3. 平均収入「約51万円」と「約26万円」では年金額にどのくらい違いが生じる?
厚生年金の受給額は、加入期間や現役時の収入によって大きく左右されます。
そこで最後に、厚生労働省の「令和7年度の年金額改定についてお知らせします」をもとに、さまざまなライフスタイルに合わせた年金額の例を確認していきましょう。

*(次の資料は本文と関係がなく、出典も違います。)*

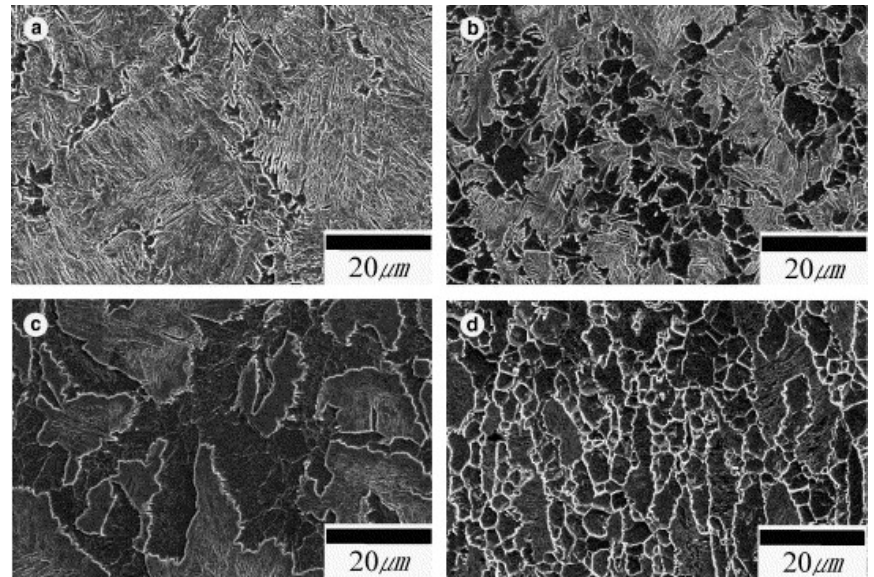
Figure 8. SEM micrographs showing the evolution of ferrite grain structure at ( a ) 800 °C and ε = 0.5; ( b ) 800 °C and ε = 0.8; ( c ) 750 °C and ε = 0.25; and ( d ) 750 °C and ε = 0.7 [66] .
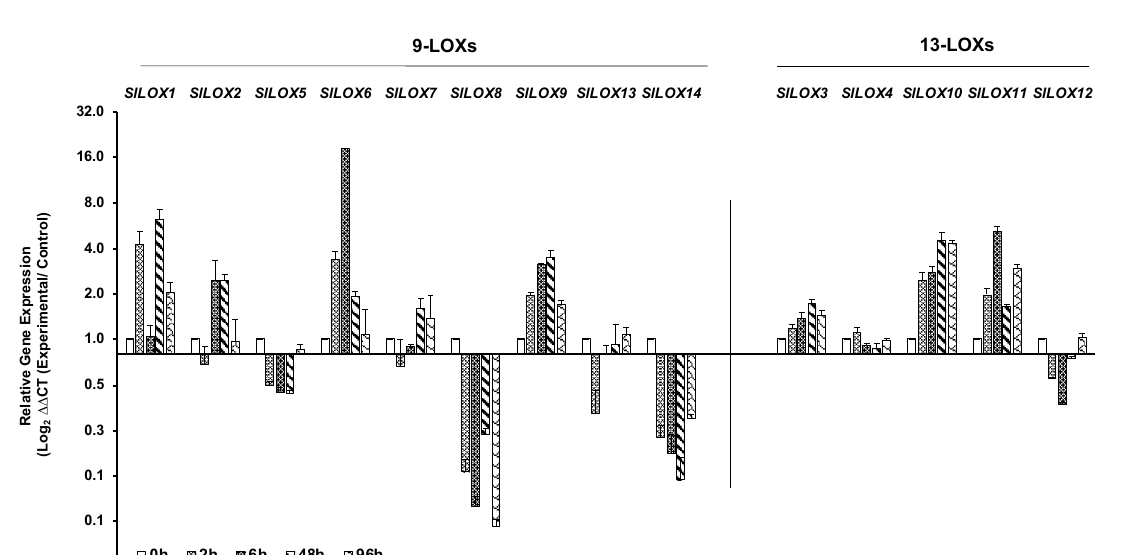
Figure 6. qRT-PCR analysis of tomato ( S. lycopersicum cv. Ailsa Craig) LOX gene family members in response to salt stress. Graphical representation of qRT-PCR data of tomato 9- LOX genes and 13-LOX genes in response to salt stress: 200 mL of 200 mM salt solution was applied daily to plants for 96 h. Non-treated control (0 h) was used as calibrator in qRT-PCR data calculation and for defining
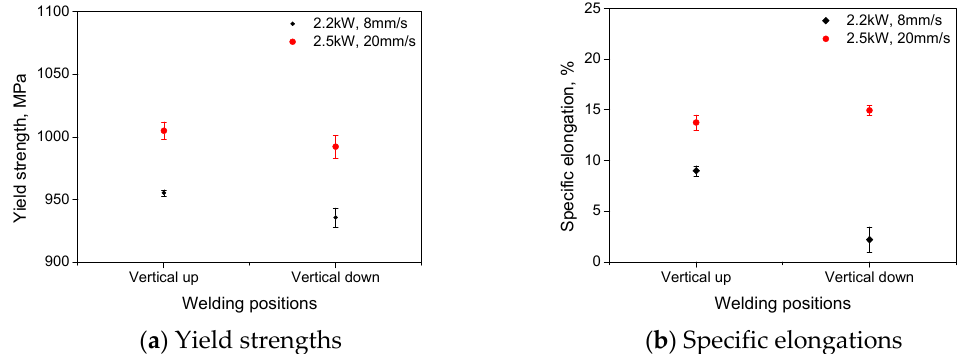
Figure 7. Tensile mechanical properties of laser joints made using different welding conditions.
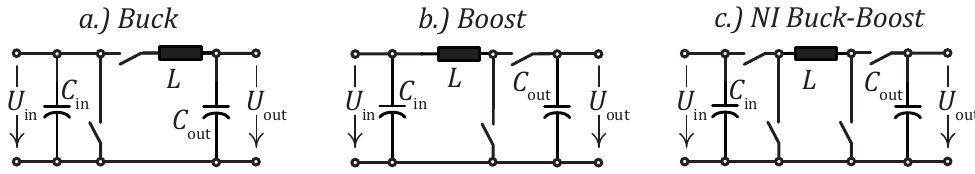
Figure 4. Considered DC–DC Converters: ( a ) Buck Converter; ( b ) Boost Converter; ( c ) Non-inverting (NI) Buck–Boost Converter.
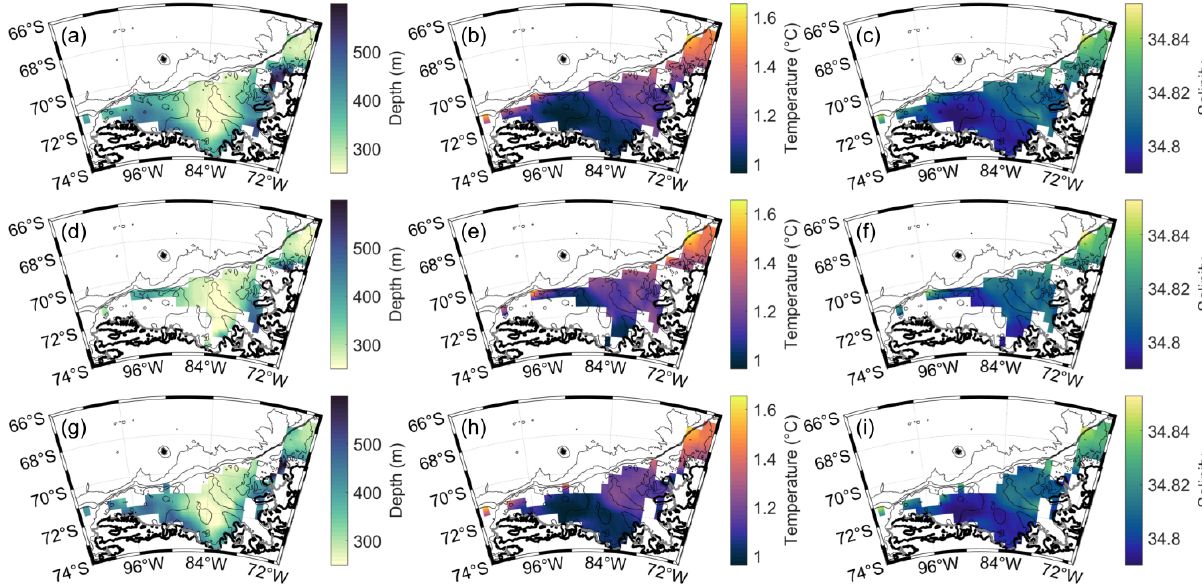
Figure A4. The distribution of properties on the CDW potential density layer ( σ 0 = 27 . 75kgm − 3 ), divided into (a–c) median, (d–f) winter (April–September), and (g–i) summer (October–March) months. (a, d, g) Depth of the density layer (meters), (b, e, h) potential temperature (degrees Celsius), and (c, f, i) salinity are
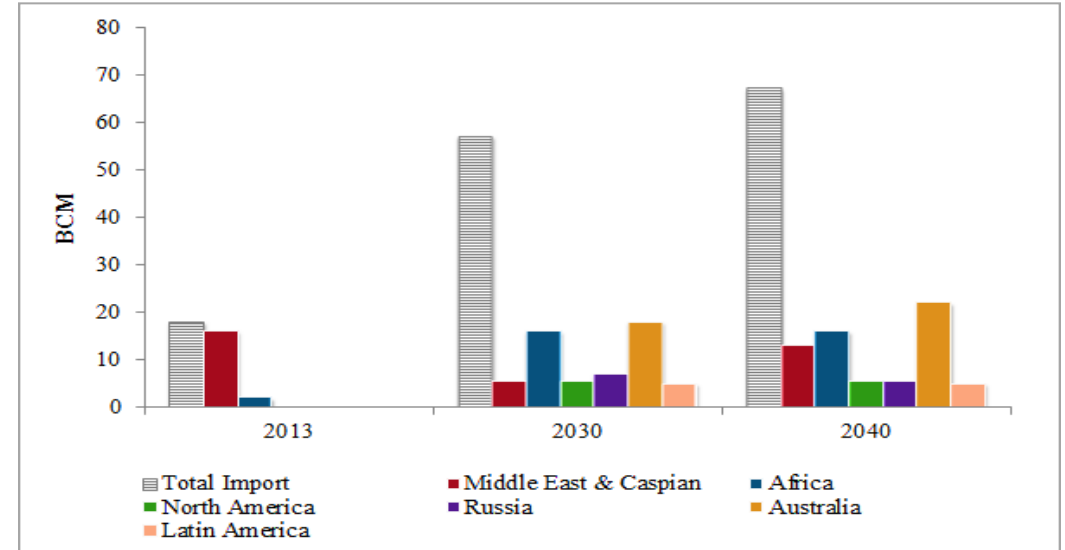
Figure 6. India’s natural gas imports through LNG under the New Policies Scenario of India Energy Outlook, 2015; Figure prepared based on partial data extracted from Fig. 3.14 of India Energy Outlook, 2015 [32]. Tables 5 and 6, respectively, provide the data used and calculations of HHI, SWI, and SWN for 2013 and the projection for 2030. HHI, SWI, and SWN indices are calculated to be 0.8, 0.44, and 2.01, respectively, for the years 2013–2014. This clearly shows a very high market concentration, owing to ~89% import share of the Middle East and Caspian region. Table 5. India’s Energy Security Indicators with respect to the importation of natural gas (2013–14). Continents/Sub- continents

3.1 1.厚生年金期間中心(20年以上)の男性のケース
2025年度の年金月額:17万3457円
- 平均厚生年金期間:39.8年
- 平均収入:50万9000円※賞与含む月額換算。以下同じ。
- 基礎年金:6万8671円
- 厚生年金:10万4786円
3.2 2.国民年金(第1号被保険者)期間中心(20年以上)の男性のケース
2025年度の年金月額:6万2344円
- 平均厚生年金期間:7.6年
- 平均収入:36万4000円
- 基礎年金:4万8008円
- 厚生年金:1万4335円
3.3 3.厚生年金期間中心(20年以上)の女性のケース
2025年度の年金月額:13万2117円
- 平均厚生年金期間:33.4年
- 平均収入:35万6000円
- 基礎年金:7万566円
- 厚生年金:6万1551円
3.4 4.国民年金(第1号被保険者)期間中心(20年以上)の女性のケース
2025年度の年金月額:6万636円
- 平均厚生年金期間:6.5年
- 平均収入:25万1000円
- 基礎年金:5万2151円
- 厚生年金:8485 円
3.5 5.国民年金(第3号被保険者)期間中心(20年以上)の女性のケース
2025年度の年金月額:7万6810円
- 平均厚生年金期間:6.7年
- 平均収入:26万3000円
- 基礎年金:6万7754円
- 厚生年金:9056円
シミュレーション結果からも明らかなように、現役時の平均収入が約51万円と約26万円では、老後に受け取る年金額におよそ10万円の差が生じています。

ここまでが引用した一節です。